Foto: Alerj/divulgação
O atual conselheiro do Tribunal de Contas do Rio de Janeiro (TC/RJ), Domingos Brazão, disse que não teme uma delação contra ele, referente ao assassinato de Marielle Franco, e afirmou que um medo assim seria “descabido”. Brazão, que é ex-vereador e ex-deputado estadual, foi apontado pelo ex-policial militar Ronnie Lessa, acusado de matar Marielle, como sendo o mandante do crime.
“Não tenho medo de delação contra mim. Isso seria um troço descabido. Não tenho medo nenhum caso haja. Zero. Se eu tivesse algum envolvimento, por acaso eu conseguiria esconder?”, disse o conselheiro à CNN. “Eu não conhecia a vereadora Marielle, muito menos o Anderson, tampouco o Élcio e até mesmo o Ronnie Lessa. Não tenho nenhuma relação com essas pessoas”, completou. Anderson era motorista de Marielle e também foi assassinado. Élcio Queiroz foi o motorista de Ronnie Lessa durante o crime.

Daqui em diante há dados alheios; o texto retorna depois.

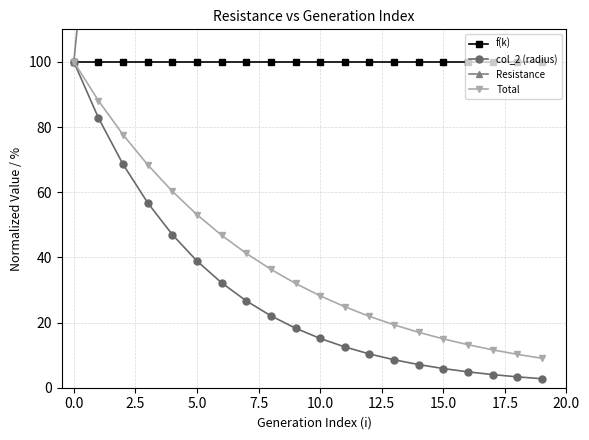

What is the highest value of the Total series?

100.0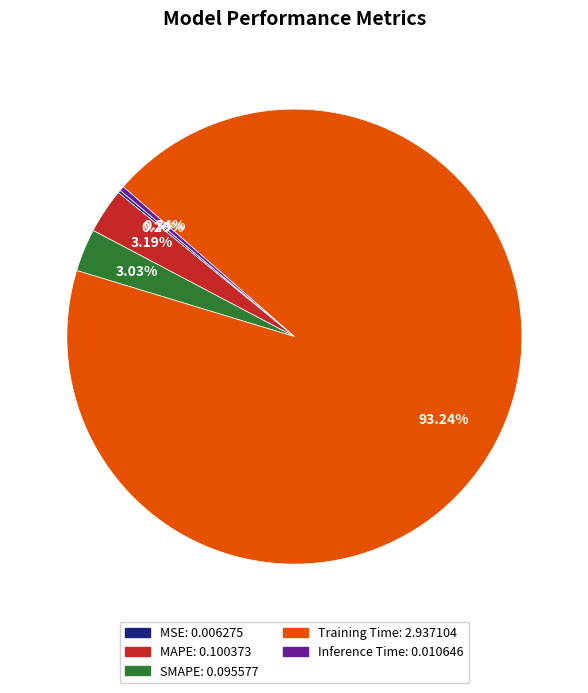

Is there a majority slice in this chart?

Yes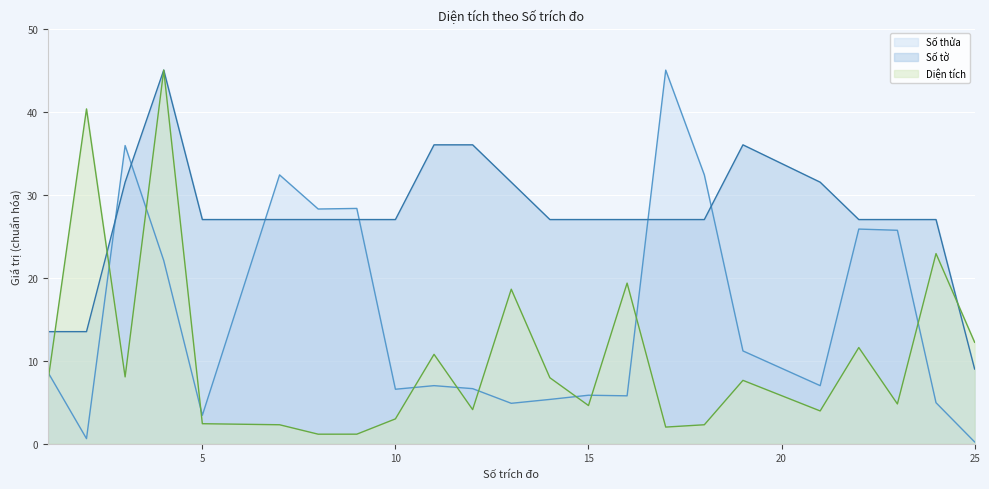

True or false: Số tờ and Diện tích cross at least once.

True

O apontamento feito por Lessa faz parte de uma negociação que tramita desde o fim de 2023. A Polícia Federal (PF) está buscando comprovar o que foi dito pelo acusado. A possível delação ainda deve passar pela aprovação do Superior Tribunal de Justiça (STJ).
Ainda em seu pronunciamento sobre o caso, Brazão disse que não era mandante do assassinato de ninguém. “Nós vamos ficar com a seguinte questão: a quem interessa? A quem eles estão protegendo? Porque você pode ter certeza que a mim e à minha família não é”.
O nome do conselheiro, que tem foro privilegiado, apareceu nas investigações em 2019, sendo suspeito de obstruir o andamento do caso, e voltou à cena em 2023, durante a delação premiada de Élcio Queiroz.
Apesar disso, a PF também investiga se a morte de Marielle foi motivada por disputa de terras na zona oeste do Rio de Janeiro. A suspeita é de que o mandante do crime tinha interesses comerciais na região e queria evitar que o poder público inviabilizasse a construção de imóveis de alto padrão.